In the material below, the lines from the one containing "Resample the red" through the one containing "alt+click(586, 299)" are to be given again exactly, ends included, and no others.

RECORDS SHOWN
◇ ◇ ◇
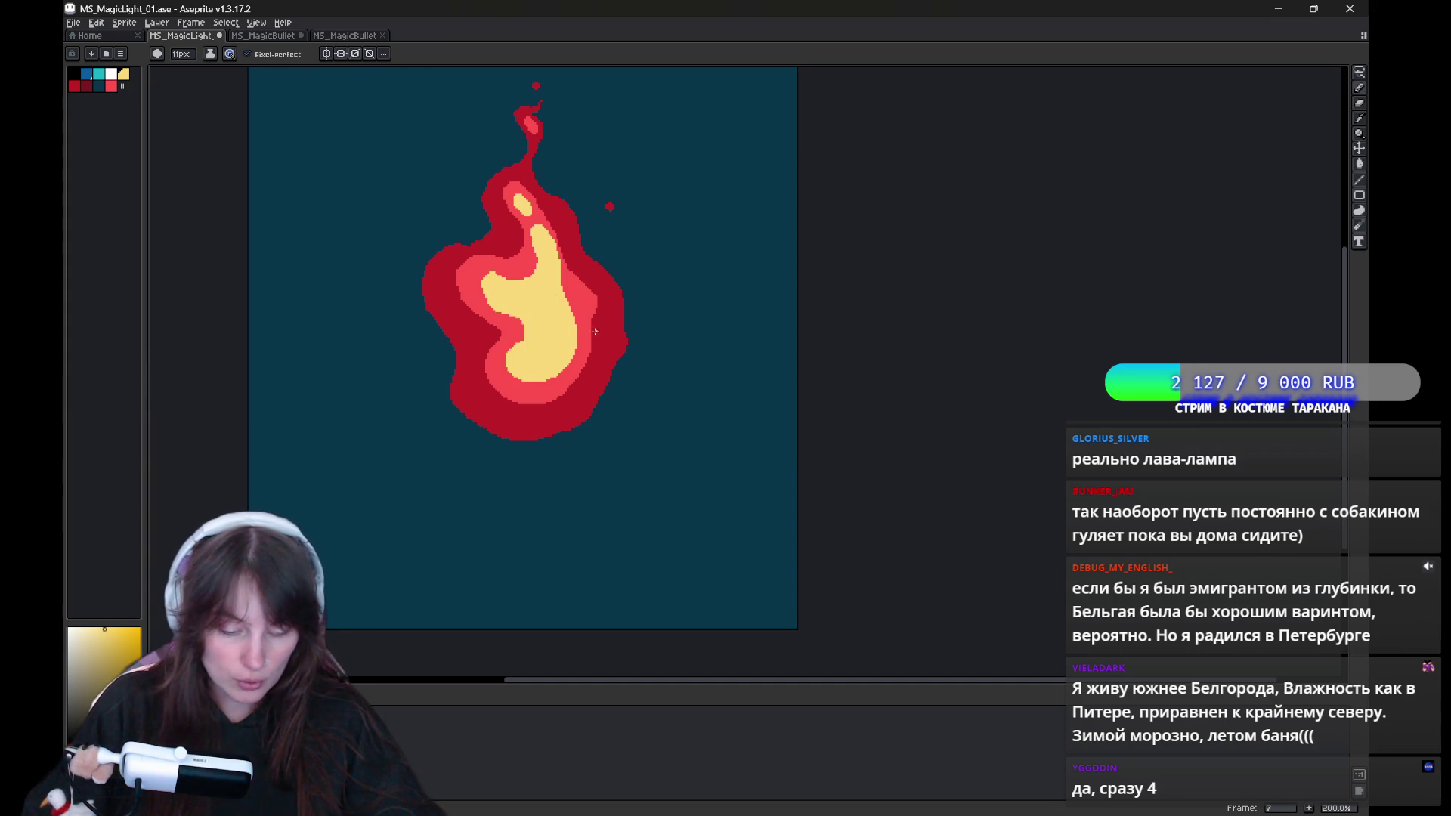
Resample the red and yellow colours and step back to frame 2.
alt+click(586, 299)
◇ ◇ ◇
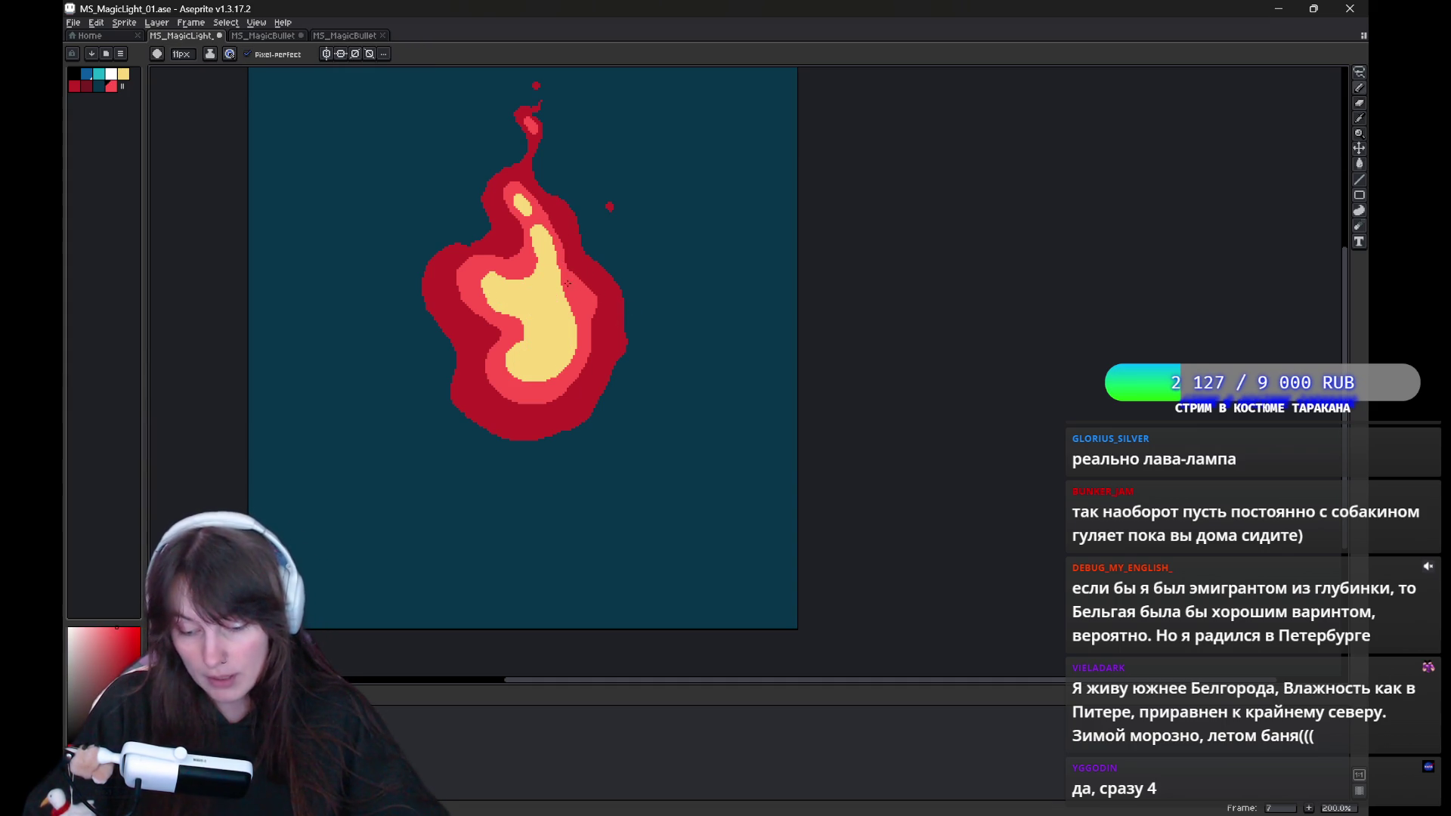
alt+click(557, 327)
◇ ◇ ◇
ANSWER FOR THIS EXERCISE
Resample the red and yellow colours and step back to frame 2.
alt+click(586, 299)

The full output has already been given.